My eyes narrowed on my son. "What did you do to her, Hugh? What did you do to make her burn everything to the ground?"
He flinched, his gaze skittering away. He wouldn't meet my eyes. He mumbled something about a small argument, but I saw the lie written all over his weak face. He was hiding something. Something with that trashy stepsister, no doubt.
"Lock it down," I ordered, deciding to deal with his incompetence later. "The official story is that Darcie had a sudden health crisis. The wedding is postponed, not canceled."
Just then, Sterling, my chief legal counsel, walked in without knocking. His expression was grim. That alone set my teeth on edge. Sterling was never grim; he was a machine.
He placed a small, encrypted USB drive on my desk. "Gwendolyn. We have an emergency report from IT."
My stomach tightened. "What was compromised?"
Sterling’s face was stone. "The breach was sophisticated. Professional. They bypassed everything. They only accessed one thing." He paused, and the air in the room grew heavy. "A preliminary audit report on the Group's offshore trust and tax model in the Caymans. We don't know if they copied it, but the file was opened."
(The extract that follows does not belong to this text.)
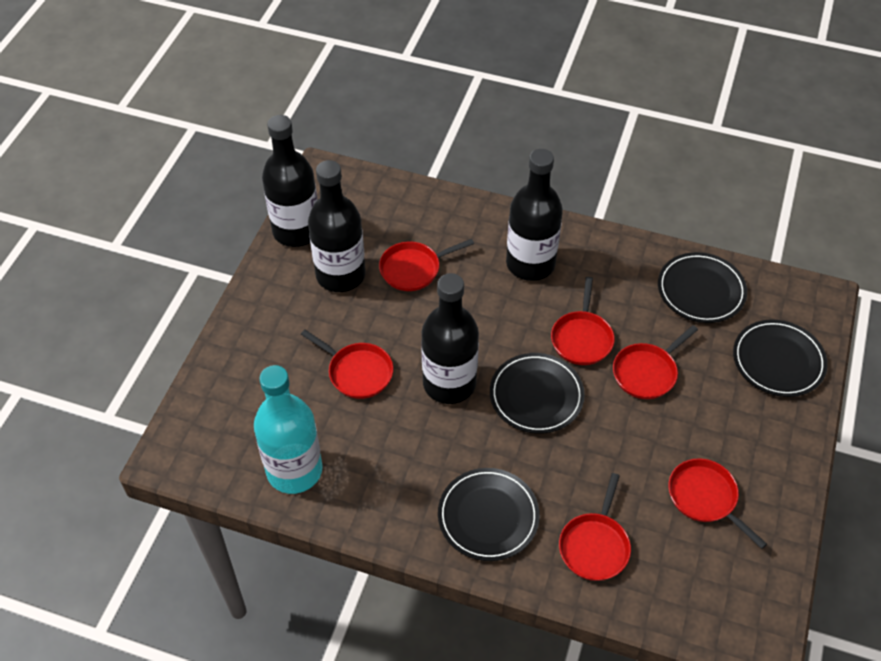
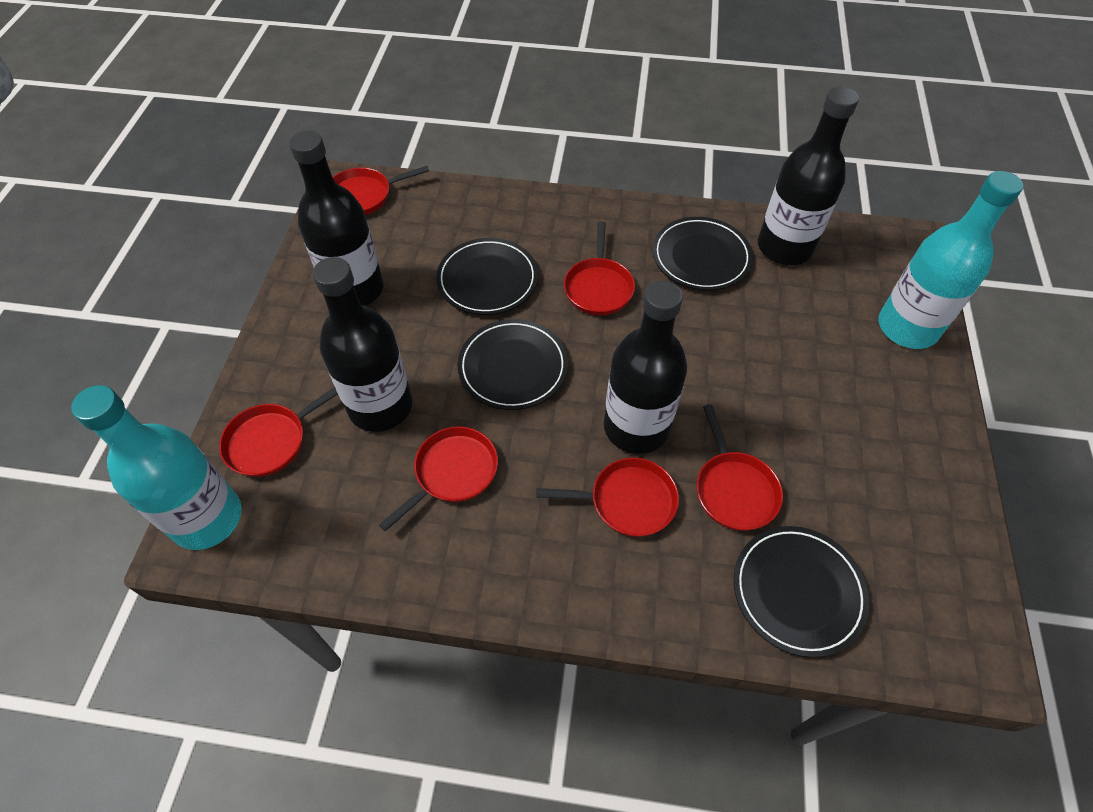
turquoise bottle: [254,365,323,494] = 1 -> [71,385,242,550] [879,171,1023,349] = 2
The blood drained from my face. I shot up from my chair, my hands gripping the edge of the desk. That file was my life's work. It was the architecture of our empire, the gray area where our true wealth was protected. If it leaked… it wouldn't just be a scandal. It would be the end.
This wasn't a jilted lover's revenge. This was a declaration of war.
I stared at Hugh, my voice a low, venomous hiss. "Darcie. It had to be her."
In that moment, I finally understood. We hadn't been dealing with a naive little girl. We had been nurturing a viper. And now, she held the poison that could kill us all.